> **Requirement 1**:
Answer these questions from the page on good and bad bots:
(a) What percentage of all traffic does the report classify as malicious bots?
(b) What is the lowest monthly price at which botnet-as-a-service markets offer their services?
(c) What identification method does the page give for search engine crawlers?

> **Document excerpt**:
★ ★ ★ ★ ★ ★ ★
Good Bots vs Bad Bots: ML Bot Detection Explained

The Bot Landscape: By the Numbers

According to Zlycloud's 2026 Bot Traffic Report, analyzing over 3 billion daily requests across our network:

47% of internet traffic is automated (bot-generated), up from 42% in 2023
30% of all traffic is malicious bots — scrapers, credential stuffers, vulnerability scanners, and DDoS bots
17% is beneficial automation — search crawlers, monitoring tools, SEO tools, RSS readers
53% is human-generated — the traffic you're actually building your application for

Malicious bot traffic costs businesses $116 billion annually in infrastructure costs, content theft, competitive intelligence leakage, and direct fraud. E-commerce sites experience the worst of it: 24% of all login attempts on retail sites are credential stuffing attacks.

Why Bot Traffic Is Growing

AI-powered bot frameworks (Playwright-based bots with natural language instruction sets) have dramatically lowered the skill barrier for bot operations. What previously required custom coding now takes minutes to configure. Botnet-as-a-service markets offer residential proxy pools, CAPTCHA-solving services, and browser automation — for as little as $50/month.

Good Bots: Identifying and Whitelisting Beneficial Automation

Not all automated traffic should be blocked. Search engine crawlers, uptime monitors, and SEO tools provide genuine value. Blocking Googlebot means your pages disappear from search results; blocking your own monitoring means you're blind to outages.

Major Good Bot Categories

Search Engine Crawlers

Googlebot, Bingbot, DuckDuckBot, Baiduspider, Yandexbot — index your content for search ranking. Should always be allowed.

Identification: Reverse DNS verification (IP resolves to googlebot.com, then forward resolves back)

Uptime & Performance Monitors

Pingdom, UptimeRobot, StatusCake, Datadog Synthetic, New Relic Synthetics. Known IP ranges, consistent User-Agents.

SEO & Analytics Crawlers

Semrush, Ahrefs, Moz — crawl for backlink analysis and SEO auditing. Often aggressive crawl rates; rate limiting appropriate but not blocking.

Security Scanners (Authorized)
★ ★ ★ ★ ★ ★ ★
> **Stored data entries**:
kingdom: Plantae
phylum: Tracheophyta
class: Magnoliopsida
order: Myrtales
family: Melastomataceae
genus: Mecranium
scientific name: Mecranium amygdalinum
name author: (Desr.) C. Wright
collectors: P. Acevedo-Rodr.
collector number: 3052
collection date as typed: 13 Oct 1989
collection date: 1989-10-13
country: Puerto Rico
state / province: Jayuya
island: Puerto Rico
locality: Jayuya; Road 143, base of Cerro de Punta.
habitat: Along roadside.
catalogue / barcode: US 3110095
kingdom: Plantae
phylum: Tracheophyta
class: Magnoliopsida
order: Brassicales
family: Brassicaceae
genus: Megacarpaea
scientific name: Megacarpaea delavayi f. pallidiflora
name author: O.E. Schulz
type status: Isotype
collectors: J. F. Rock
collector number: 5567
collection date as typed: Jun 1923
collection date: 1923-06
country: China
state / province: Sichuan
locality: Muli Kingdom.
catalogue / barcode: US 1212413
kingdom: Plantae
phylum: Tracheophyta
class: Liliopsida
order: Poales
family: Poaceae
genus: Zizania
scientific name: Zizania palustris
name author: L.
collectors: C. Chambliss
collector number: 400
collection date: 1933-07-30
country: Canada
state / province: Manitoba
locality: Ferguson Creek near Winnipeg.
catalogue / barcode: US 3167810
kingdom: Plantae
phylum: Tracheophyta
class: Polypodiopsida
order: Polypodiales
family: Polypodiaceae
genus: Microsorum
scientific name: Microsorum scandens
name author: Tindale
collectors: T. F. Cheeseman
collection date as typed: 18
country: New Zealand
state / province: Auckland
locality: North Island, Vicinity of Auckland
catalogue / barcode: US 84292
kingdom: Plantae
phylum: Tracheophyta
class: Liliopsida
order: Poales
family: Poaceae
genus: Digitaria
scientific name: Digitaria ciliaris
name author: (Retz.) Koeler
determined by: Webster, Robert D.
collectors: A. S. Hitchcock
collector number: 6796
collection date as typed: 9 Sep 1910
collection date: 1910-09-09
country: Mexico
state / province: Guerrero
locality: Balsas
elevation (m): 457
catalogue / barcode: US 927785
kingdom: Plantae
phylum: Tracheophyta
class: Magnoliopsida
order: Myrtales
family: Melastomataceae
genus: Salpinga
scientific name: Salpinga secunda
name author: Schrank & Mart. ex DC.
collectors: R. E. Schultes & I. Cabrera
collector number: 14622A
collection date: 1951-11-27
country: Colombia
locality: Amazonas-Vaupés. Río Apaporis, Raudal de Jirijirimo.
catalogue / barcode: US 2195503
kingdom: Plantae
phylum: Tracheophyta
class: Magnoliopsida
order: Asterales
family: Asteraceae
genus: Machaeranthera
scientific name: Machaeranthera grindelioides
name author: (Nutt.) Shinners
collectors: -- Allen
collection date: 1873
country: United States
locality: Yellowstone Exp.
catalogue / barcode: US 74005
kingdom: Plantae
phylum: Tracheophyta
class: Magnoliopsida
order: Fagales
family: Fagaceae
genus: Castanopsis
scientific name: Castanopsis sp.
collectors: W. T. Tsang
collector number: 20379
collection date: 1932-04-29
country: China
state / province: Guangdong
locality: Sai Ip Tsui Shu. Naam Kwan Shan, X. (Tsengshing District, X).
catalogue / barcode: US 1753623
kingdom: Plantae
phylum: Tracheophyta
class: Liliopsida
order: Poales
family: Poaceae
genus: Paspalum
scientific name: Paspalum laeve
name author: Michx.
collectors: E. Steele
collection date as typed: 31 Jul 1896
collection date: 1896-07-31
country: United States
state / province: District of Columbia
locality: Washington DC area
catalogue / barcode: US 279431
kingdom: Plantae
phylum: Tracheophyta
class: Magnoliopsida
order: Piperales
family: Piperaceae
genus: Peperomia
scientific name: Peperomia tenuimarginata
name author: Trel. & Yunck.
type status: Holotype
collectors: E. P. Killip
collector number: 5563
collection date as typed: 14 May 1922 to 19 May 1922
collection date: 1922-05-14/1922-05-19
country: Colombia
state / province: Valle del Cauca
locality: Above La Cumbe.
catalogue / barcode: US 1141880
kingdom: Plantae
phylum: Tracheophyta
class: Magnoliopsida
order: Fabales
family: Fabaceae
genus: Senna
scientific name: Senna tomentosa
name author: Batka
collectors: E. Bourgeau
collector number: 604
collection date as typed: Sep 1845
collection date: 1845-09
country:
★ ★ ★ ★ ★ ★ ★
> **Requirement 2**: Extract, unchanged, the stretch of the plant catalog records from their first line through the line that contains "country: Puerto Rico".

> **Exercise result 1**:
(a) 30%
(b) $50/month
(c) Reverse DNS verification: the IP resolves to googlebot.com, then forward resolves back.

> **Exercise result 2**:
kingdom: Plantae
phylum: Tracheophyta
class: Magnoliopsida
order: Myrtales
family: Melastomataceae
genus: Mecranium
scientific name: Mecranium amygdalinum
name author: (Desr.) C. Wright
collectors: P. Acevedo-Rodr.
collector number: 3052
collection date as typed: 13 Oct 1989
collection date: 1989-10-13
country: Puerto Rico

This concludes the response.